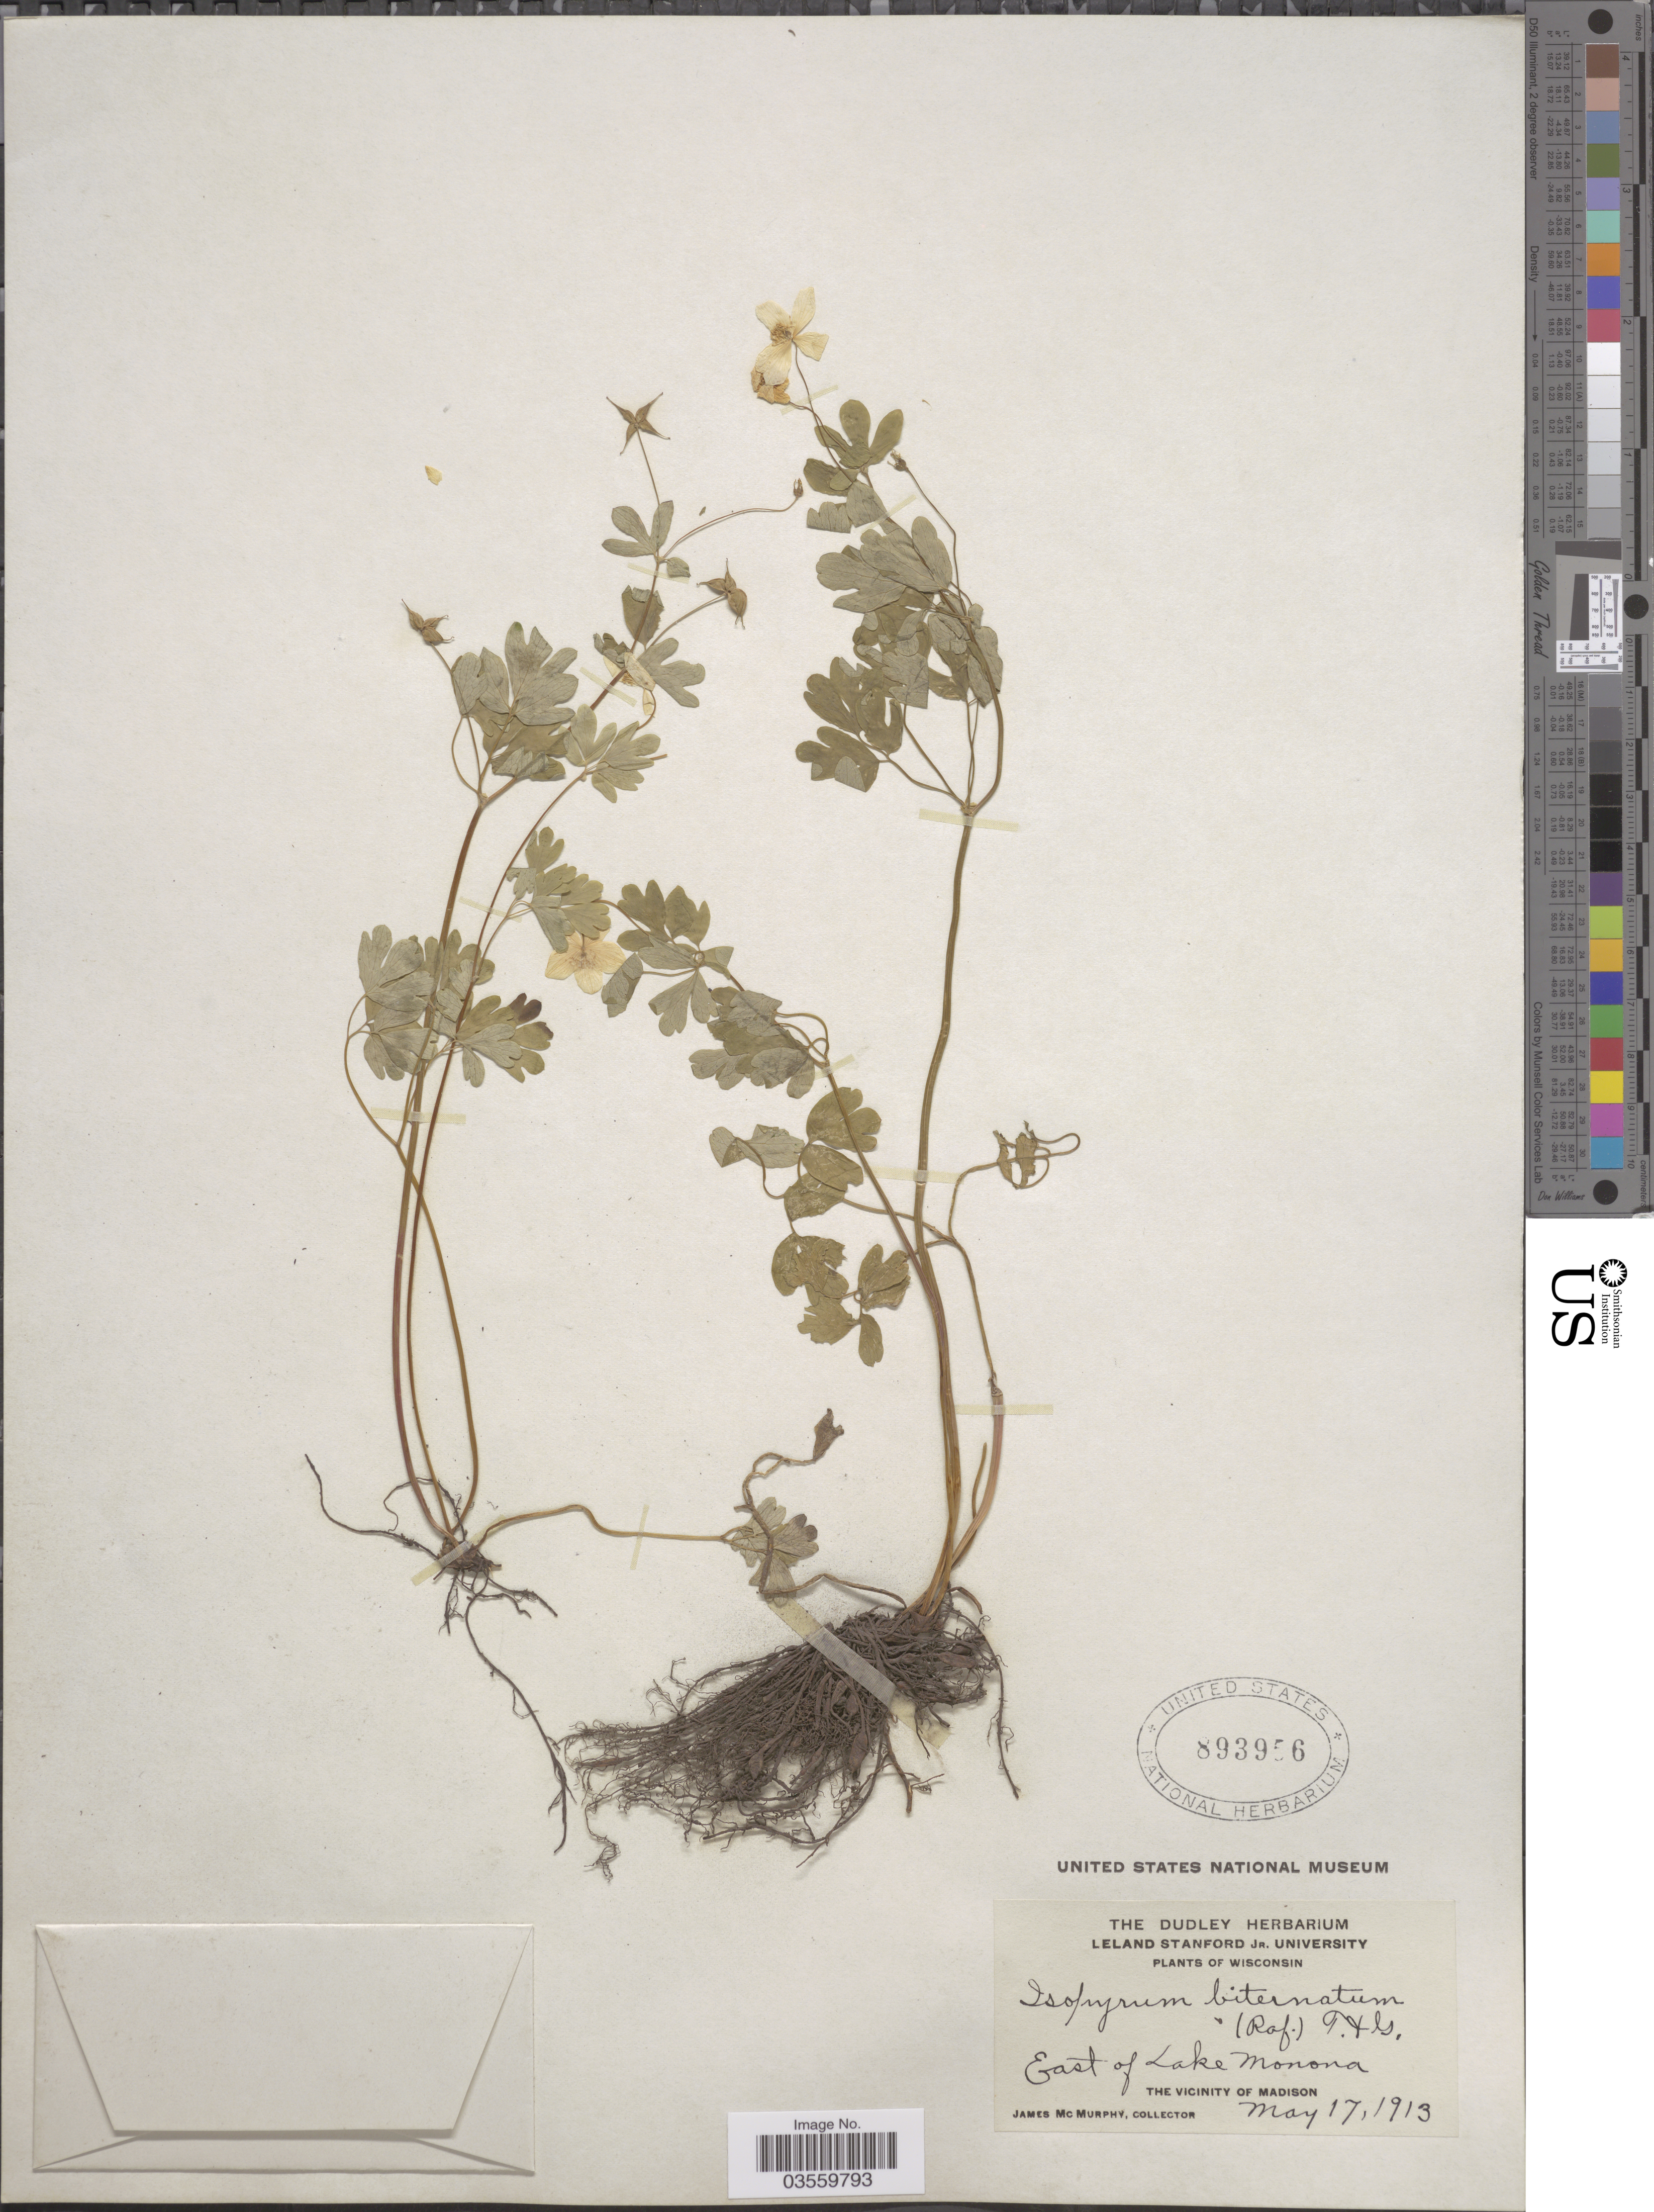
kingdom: Plantae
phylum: Tracheophyta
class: Magnoliopsida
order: Ranunculales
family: Ranunculaceae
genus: Enemion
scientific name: Enemion biternatum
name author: (Torr. & A. Gray) Raf.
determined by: Strong, Mark T., (BOT), Smithsonian Institution - National Museum of Natural History (UNITED STATES)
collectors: J. McMurphy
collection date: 1913-05-17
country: United States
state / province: Wisconsin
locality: East of Lake Monona. The Vicinity of Madison.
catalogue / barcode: US 893956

- [Exercise requirements]: Copy every line of the rows above character for character, omitting the pictures.

- [Full response]:
kingdom: Plantae
phylum: Tracheophyta
class: Magnoliopsida
order: Ranunculales
family: Ranunculaceae
genus: Enemion
scientific name: Enemion biternatum
name author: (Torr. & A. Gray) Raf.
determined by: Strong, Mark T., (BOT), Smithsonian Institution - National Museum of Natural History (UNITED STATES)
collectors: J. McMurphy
collection date: 1913-05-17
country: United States
state / province: Wisconsin
locality: East of Lake Monona. The Vicinity of Madison.
catalogue / barcode: US 893956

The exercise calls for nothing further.